DIRECTIONS:
Answer the following questions from the page on selecting links by href in JavaScript.
(a) About how long does the original script take to search the page?
(b) Which method does the 2016 update offer in place of getElementsByTagName?
(c) Which two versions of Internet Explorer have no support for that method?

PAGE EXTRACT Start Marker

Javascript getElement by href?

I've got the script below

var els = document.getElementsByTagName("a");
for(var i = 0, l = els.length; i < l; i++) {
  var el = els[i];
  el.innerHTML = el.innerHTML.replace(/link1/gi, 'dead link');
}

However this searches through the page and takes about 20 seconds to do it as there are LOTS of links.

However I only need to target the a's that have a specific href, for eg. "http://domain.com/"

So ideally I'd like to be able to do this in a similar fashion to jQuery, but without using a framework. So something like

var els = document.getElementsByTagName("a[href='http://domain.com']");

How would I go about doing this so it only searches the objects with that matching href?


2016 update

It's been over 4 years since this question was posted and things progressed quite a bit.

You can't use:

var els = document.getElementsByTagName("a[href='http://domain.com']");

but what you can use is:

var els = document.querySelectorAll("a[href='http://domain.com']");

(Note: see below for browser support)

which would make the code from your question work exactly as you expect:

for (var i = 0, l = els.length; i < l; i++) {
  var el = els[i];
  el.innerHTML = el.innerHTML.replace(/link1/gi, 'dead link');
}

You can even use selectors like a[href^='http://domain.com'] if you want all links that start with 'http://domain.com':

var els = document.querySelectorAll("a[href^='http://domain.com']");

for (var i = 0, l = els.length; i < l; i++) {
  var el = els[i];
  el.innerHTML = el.innerHTML.replace(/link/gi, 'dead link');
}

See: DEMO

Browser support

The browser support according to Can I use as of June 2016 looks pretty good:

caniuse.com/queryselector (See: http://caniuse.com/queryselector for up to date info)

There is no support in IE6 and IE7 but IE6 is already dead and IE7 soon will be with its 0.68% market share.

IE8 is over 7 years old and it partially supports querySelectorAll - by "partially" I mean that you can use CSS 2.1 selectors like [attr], [attr="val"], [attr~="val"], [attr|="bar"] and a small subset of CSS 3 selectors which luckily include: [attr^=val], [attr$=val], and [attr*=val] so it seems that IE8 is fine with my examples above.

IE9, IE10 and IE11 all support querySelectorAll with no problems, as do Chrome, Firefox, Safari, Opera and all other major browser - both desktop and mobile.

In other words, it seems that we can safely start to use querySelectorAll in production.

PAGE EXTRACT End Marker
DATASET RECORDS Start Marker

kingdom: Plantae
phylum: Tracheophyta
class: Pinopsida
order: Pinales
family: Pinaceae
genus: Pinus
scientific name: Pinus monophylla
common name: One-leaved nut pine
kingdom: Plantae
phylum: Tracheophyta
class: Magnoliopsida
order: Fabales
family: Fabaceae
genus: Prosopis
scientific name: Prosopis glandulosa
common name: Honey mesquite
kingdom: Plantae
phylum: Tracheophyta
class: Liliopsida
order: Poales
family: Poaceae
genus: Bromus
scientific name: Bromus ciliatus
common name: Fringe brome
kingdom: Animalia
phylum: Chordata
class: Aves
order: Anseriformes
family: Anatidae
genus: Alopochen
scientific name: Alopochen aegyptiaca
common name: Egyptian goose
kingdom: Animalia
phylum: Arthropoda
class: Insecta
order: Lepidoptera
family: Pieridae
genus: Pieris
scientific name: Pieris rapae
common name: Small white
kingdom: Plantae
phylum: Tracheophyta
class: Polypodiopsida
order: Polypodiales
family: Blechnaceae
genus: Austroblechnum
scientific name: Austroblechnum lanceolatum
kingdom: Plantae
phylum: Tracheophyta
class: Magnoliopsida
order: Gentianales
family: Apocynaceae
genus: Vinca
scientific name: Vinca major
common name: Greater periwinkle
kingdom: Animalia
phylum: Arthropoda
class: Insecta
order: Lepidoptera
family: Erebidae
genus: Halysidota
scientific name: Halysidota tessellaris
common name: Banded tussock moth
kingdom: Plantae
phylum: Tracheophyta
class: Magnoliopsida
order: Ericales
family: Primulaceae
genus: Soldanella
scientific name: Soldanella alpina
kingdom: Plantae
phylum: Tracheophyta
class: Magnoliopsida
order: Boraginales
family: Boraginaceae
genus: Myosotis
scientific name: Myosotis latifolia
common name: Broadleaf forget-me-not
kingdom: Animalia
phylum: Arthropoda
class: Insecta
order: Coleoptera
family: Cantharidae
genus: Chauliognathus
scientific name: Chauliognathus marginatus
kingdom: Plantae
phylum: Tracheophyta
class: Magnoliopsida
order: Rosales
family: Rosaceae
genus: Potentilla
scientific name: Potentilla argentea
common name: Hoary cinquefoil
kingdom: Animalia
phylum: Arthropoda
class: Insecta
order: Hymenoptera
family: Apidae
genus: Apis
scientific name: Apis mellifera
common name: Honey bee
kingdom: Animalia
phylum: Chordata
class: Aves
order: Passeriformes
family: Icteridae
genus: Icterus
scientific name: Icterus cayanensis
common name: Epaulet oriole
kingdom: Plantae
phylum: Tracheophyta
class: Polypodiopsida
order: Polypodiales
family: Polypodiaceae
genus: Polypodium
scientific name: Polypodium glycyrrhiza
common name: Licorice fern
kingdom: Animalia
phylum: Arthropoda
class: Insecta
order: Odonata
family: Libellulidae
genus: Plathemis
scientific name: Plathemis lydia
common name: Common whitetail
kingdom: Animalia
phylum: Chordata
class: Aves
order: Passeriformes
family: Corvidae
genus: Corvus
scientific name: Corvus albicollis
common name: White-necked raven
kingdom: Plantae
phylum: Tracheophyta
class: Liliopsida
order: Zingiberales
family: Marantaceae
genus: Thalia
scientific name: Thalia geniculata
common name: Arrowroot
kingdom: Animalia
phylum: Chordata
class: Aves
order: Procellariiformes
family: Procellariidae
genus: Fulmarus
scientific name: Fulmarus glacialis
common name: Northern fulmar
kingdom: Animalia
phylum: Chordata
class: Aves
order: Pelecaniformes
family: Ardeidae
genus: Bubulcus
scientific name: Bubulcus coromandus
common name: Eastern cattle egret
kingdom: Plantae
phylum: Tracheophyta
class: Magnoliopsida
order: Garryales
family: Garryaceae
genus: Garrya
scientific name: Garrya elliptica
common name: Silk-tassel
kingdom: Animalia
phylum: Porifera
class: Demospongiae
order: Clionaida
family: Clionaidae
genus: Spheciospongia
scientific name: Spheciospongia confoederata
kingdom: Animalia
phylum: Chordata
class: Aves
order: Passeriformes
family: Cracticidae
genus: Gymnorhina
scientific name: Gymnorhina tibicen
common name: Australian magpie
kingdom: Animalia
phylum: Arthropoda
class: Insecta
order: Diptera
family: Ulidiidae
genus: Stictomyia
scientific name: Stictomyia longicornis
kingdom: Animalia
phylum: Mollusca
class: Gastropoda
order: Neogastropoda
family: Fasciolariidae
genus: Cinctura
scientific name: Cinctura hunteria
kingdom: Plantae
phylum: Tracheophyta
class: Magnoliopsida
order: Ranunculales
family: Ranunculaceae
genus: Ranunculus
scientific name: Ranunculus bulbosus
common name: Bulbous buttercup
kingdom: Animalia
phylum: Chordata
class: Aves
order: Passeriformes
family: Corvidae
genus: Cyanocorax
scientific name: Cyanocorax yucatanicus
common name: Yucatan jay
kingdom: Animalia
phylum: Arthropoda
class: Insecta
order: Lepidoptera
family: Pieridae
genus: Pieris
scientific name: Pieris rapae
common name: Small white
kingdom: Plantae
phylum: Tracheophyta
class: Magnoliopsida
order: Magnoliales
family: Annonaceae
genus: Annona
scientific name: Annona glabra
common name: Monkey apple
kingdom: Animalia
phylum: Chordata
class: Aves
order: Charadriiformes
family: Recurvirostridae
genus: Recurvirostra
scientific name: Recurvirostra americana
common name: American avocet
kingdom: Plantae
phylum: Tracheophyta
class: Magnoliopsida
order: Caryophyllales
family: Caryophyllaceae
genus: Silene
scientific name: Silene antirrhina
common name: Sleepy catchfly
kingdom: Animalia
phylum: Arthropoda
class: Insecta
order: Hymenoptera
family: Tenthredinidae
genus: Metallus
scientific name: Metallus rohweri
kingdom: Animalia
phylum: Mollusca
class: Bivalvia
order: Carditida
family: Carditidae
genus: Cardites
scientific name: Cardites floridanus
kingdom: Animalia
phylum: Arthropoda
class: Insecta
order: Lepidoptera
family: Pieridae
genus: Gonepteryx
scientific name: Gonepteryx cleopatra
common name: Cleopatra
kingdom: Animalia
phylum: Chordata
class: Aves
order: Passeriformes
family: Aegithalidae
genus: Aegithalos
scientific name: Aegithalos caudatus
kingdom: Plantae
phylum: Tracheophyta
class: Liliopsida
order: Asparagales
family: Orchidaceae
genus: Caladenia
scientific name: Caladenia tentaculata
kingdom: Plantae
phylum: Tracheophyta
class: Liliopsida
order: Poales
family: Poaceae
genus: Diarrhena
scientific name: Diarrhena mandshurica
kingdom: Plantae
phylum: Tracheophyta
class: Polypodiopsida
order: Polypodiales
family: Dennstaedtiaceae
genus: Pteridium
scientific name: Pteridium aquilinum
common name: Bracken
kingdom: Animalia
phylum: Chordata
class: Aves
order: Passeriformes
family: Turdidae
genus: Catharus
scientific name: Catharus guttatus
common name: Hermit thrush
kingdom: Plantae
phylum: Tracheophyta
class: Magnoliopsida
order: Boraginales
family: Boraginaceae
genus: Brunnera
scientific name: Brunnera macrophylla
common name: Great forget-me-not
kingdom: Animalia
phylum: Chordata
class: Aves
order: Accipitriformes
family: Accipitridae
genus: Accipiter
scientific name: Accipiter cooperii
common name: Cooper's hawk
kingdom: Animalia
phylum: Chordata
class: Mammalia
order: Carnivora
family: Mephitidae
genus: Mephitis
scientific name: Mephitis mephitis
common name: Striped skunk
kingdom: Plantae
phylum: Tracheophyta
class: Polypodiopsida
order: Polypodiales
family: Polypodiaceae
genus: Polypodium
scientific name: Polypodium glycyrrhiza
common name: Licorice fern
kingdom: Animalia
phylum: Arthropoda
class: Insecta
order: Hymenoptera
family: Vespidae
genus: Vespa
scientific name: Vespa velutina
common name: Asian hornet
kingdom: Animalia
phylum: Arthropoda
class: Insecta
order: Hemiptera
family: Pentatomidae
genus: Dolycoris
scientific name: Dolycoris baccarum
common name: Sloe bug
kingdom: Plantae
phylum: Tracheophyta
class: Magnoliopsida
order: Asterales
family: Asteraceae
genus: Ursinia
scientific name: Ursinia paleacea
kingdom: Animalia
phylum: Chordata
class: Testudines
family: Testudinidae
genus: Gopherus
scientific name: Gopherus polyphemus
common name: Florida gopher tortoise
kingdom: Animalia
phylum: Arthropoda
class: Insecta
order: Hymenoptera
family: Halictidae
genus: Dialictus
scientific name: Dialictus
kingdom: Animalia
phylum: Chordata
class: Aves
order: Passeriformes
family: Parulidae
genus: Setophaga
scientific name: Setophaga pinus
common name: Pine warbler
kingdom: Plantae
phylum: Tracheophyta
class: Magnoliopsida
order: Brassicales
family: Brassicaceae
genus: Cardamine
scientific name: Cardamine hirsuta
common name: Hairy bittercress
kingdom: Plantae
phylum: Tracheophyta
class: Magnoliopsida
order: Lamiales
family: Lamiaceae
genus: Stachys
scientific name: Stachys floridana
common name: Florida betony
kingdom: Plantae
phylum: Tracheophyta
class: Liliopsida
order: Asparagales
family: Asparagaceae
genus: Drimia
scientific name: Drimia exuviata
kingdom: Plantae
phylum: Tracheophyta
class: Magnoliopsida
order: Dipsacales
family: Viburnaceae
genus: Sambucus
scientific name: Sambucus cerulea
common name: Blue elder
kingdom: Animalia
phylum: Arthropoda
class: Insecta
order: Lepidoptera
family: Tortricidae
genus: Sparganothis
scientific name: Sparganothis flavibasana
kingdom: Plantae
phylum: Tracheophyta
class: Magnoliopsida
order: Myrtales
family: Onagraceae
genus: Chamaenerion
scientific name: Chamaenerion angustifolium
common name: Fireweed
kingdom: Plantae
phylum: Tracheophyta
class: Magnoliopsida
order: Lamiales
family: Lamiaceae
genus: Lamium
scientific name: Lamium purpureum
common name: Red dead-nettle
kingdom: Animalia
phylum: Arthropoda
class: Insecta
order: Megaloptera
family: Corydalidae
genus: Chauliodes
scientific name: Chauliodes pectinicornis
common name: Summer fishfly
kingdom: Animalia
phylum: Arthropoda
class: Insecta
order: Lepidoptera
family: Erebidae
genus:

DATASET RECORDS End Marker

TASK SOLUTION:
(a) About 20 seconds.
(b) document.querySelectorAll.
(c) IE6 and IE7.